The challenges of solar power

The solar industry can run into mismatches between demand and supply, as when excess energy fed into the grid causes wholesale power prices to turn negative—a phenomenon common in Australia and California. When solar energy, together with wind energy, forms a high share of power generation in a grid, any excess swings in power frequency can lead to blackouts, as seen in Spain and Portugal this past April.

Recent government policies also pose new challenges to the industry. China has removed grid access for all new large-scale commercial and industrial solar projects. New Chinese renewable power projects are also not guaranteed minimum purchase prices or grid volumes anymore.

Struyven adds that, in the US, his team doesn’t expect the diminishment of policy support “to significantly weigh on solar power developments until 2030, because most projects have or will benefit from the safe harbor provision to qualify for tax credits ahead of the mid-2026 deadline.” That said, Struyven writes, “the federal government's ongoing review of the implementation rules poses downside risk to solar installations from 2028.”

The drivers of the solar energy boom

Despite these challenges, Struyven’s team identifies three structural factors that are likely to sustain a rapid growth in the solar sector.

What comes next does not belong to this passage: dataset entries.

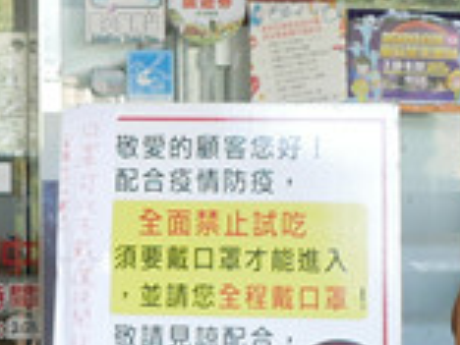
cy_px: 90
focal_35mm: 173
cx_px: -203
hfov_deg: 11.0
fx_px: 2299
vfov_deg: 8.6
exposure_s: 1/125
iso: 200
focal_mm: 15
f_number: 1.7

First, the cost of solar panels drops fast as the industry makes more of them. Our analysts estimate that costs tend to fall 20% if cumulative output doubles, with a positive feedback loop from lower costs to higher demand, higher supply, and again lower costs. “The investment costs have fallen faster for panels than for any other investment good in modern history, including computers and communication equipment,” Struyven writes.

Second, solar energy’s marginal fuel costs are zero, meaning that it costs nothing to produce every additional unit of electricity beyond the original cost of installing the panels and the ongoing cost of maintaining them.

Third, solar panels are modular: They come in small sizes available at constant fixed prices, making it easier to create a decentralized grid. In contrast, thermal or nuclear power stations are usually large with high fixed costs.

Bottlenecks in solar panel supply are unlikely, in part because there is plenty of excess capacity in the sector, with China’s production potential alone covering 200% of global demand in 2024. “Any slowing in solar growth is likely to come from reduced policy support and from power supply volatility rather than from solar panel supply bottlenecks,” says Struyven.